This is a sequel question to Hyperbolic Right-Angled Hexagon
Let $ABCDEF$ be an arbitrary hyperbolic convex right-angled hexagon, let $BE, AD, FC$ be geodesic segments connecting $B$ and $E, A$ and $D, F$ and $C$.
We know that a hyperbolic right-angled hexagon is defined uniquely (up to isometry) by the lengths $l_1, l_2, l_3$ of 3 edges $AB, CD, EF$ respectively.
My question is under which conditions of $l_1, l_2, l_3$, the union of 3 quadrilaterals $ADEF, ABCF$ and $BCDE$ can cover the hexagon? and what is the difference between the hyperbolic area of the union and the hyperbolic area of the hexagon?
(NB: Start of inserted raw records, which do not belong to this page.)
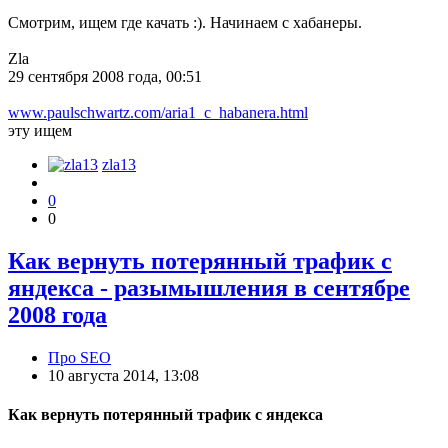
Смотрим, ищем где качать :). Начинаем с хабанеры.
Zla
29 сентября 2008 года, 00:51
www.paulschwartz.com/aria1_c_habanera.html
эту ищем
zla13
0
0
Как вернуть потерянный трафик с
яндекса - разымышления в сентябре
2008 года
Про SEO
10 августа 2014, 13:08
Как вернуть потерянный трафик с яндекса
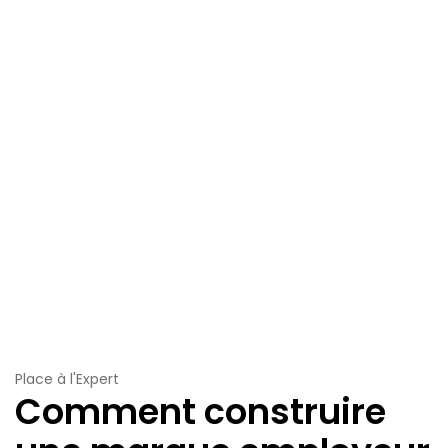
Place à l'Expert
Comment construire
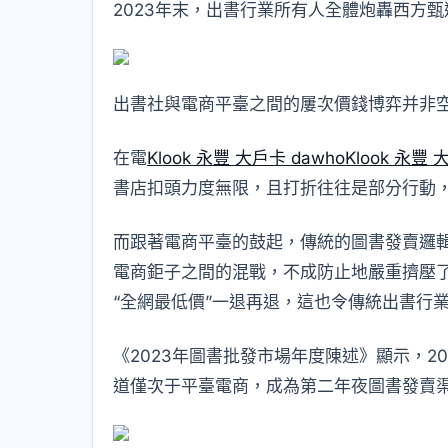
2023年末，出書行業所有人全體炮轟西方甄
出書社與電商平臺之間的屢次價錢博弈并非
在電
Klook 永豐 大戶卡 dawho
Klook 永豐 
書店扣頭力度無限，且打折往往是部分行動
而跟著電商平臺的鼓起，傳統的圖書發賣邏輯
電商鉅子之間的混戰，不成防止地嚴重擠壓
“全網最低價”一退再退，這也令傳統出書行
《2023年圖書批發市場年度陳述》顯示，2
道僅次于平臺電商，成為第二年夜圖書發賣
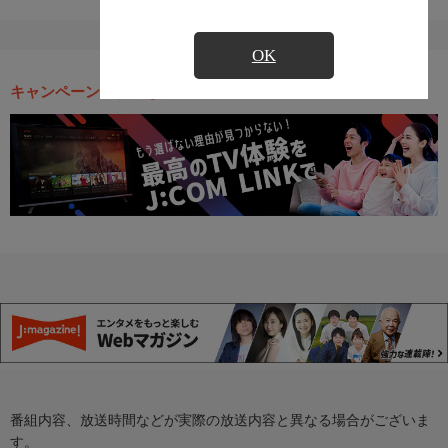
OK
キャンペーン・お得な情報
番組内容、放送時間などが実際の放送内容と異なる場合がございま
す。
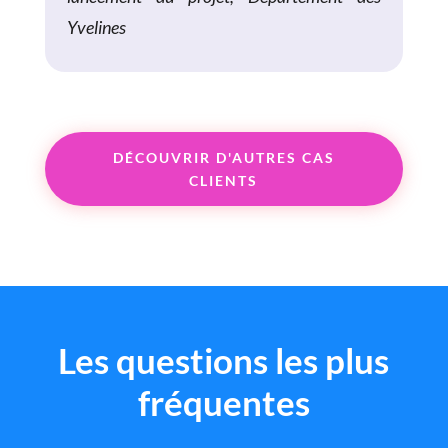
Yvelines
DÉCOUVRIR D'AUTRES CAS
CLIENTS
Les questions les plus
fréquentes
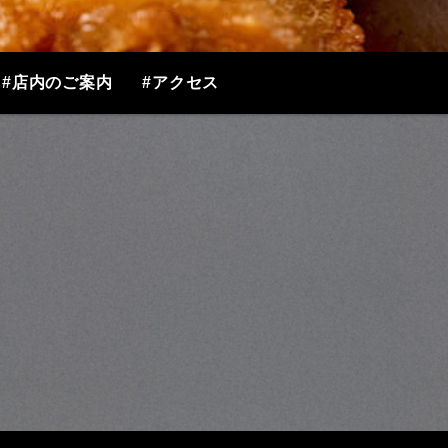
#店内のご案内
#アクセス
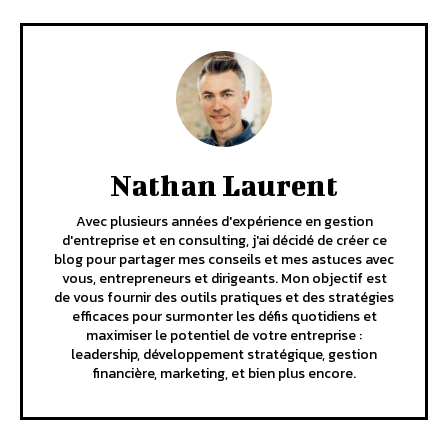
Nathan Laurent
Avec plusieurs années d'expérience en gestion
d'entreprise et en consulting, j'ai décidé de créer ce
blog pour partager mes conseils et mes astuces avec
vous, entrepreneurs et dirigeants. Mon objectif est
de vous fournir des outils pratiques et des stratégies
efficaces pour surmonter les défis quotidiens et
maximiser le potentiel de votre entreprise :
leadership, développement stratégique, gestion
financière, marketing, et bien plus encore.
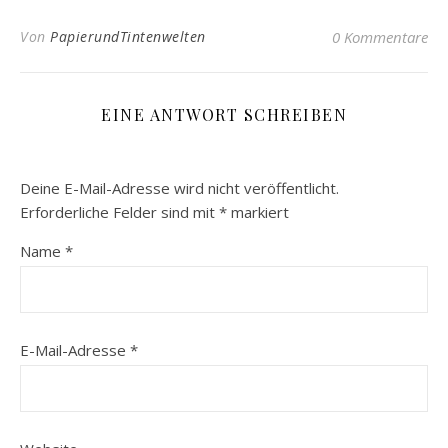
Von
PapierundTintenwelten
0 Kommentare
EINE ANTWORT SCHREIBEN
Deine E-Mail-Adresse wird nicht veröffentlicht.
Erforderliche Felder sind mit
*
markiert
Name
*
E-Mail-Adresse
*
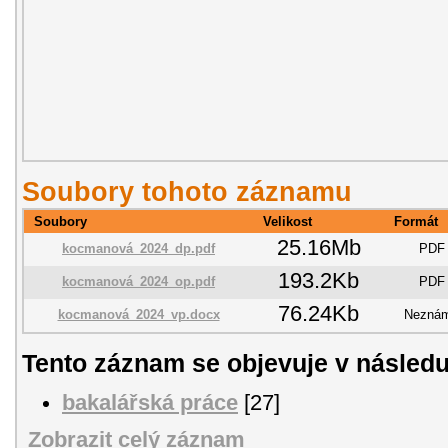
Soubory tohoto záznamu
Soubory
Velikost
Formát
25.16Mb
kocmanová_2024_dp.pdf
PDF
193.2Kb
kocmanová_2024_op.pdf
PDF
76.24Kb
kocmanová_2024_vp.docx
Nezná
Tento záznam se objevuje v následu
bakalářská práce
[27]
Zobrazit celý záznam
ADD: I have an idea that the condition is equivalent to the following: $ADEF+ABCF+BCDE-CDEF-ABCD-ABEF>0$, and then by using Gauss-Bonnet theorem, it is equivalent to $A_1+D_2+C_1+F_2+B_2+E1-C_2-F_1-D_1-A_2-B_1-E_2<0$. Here I think we need to use hyperbolic trigonometry to find the relation between angles and edges of bi-rectangle, but I don't know any fomula in bi-rectangle. I hope someone have the idea.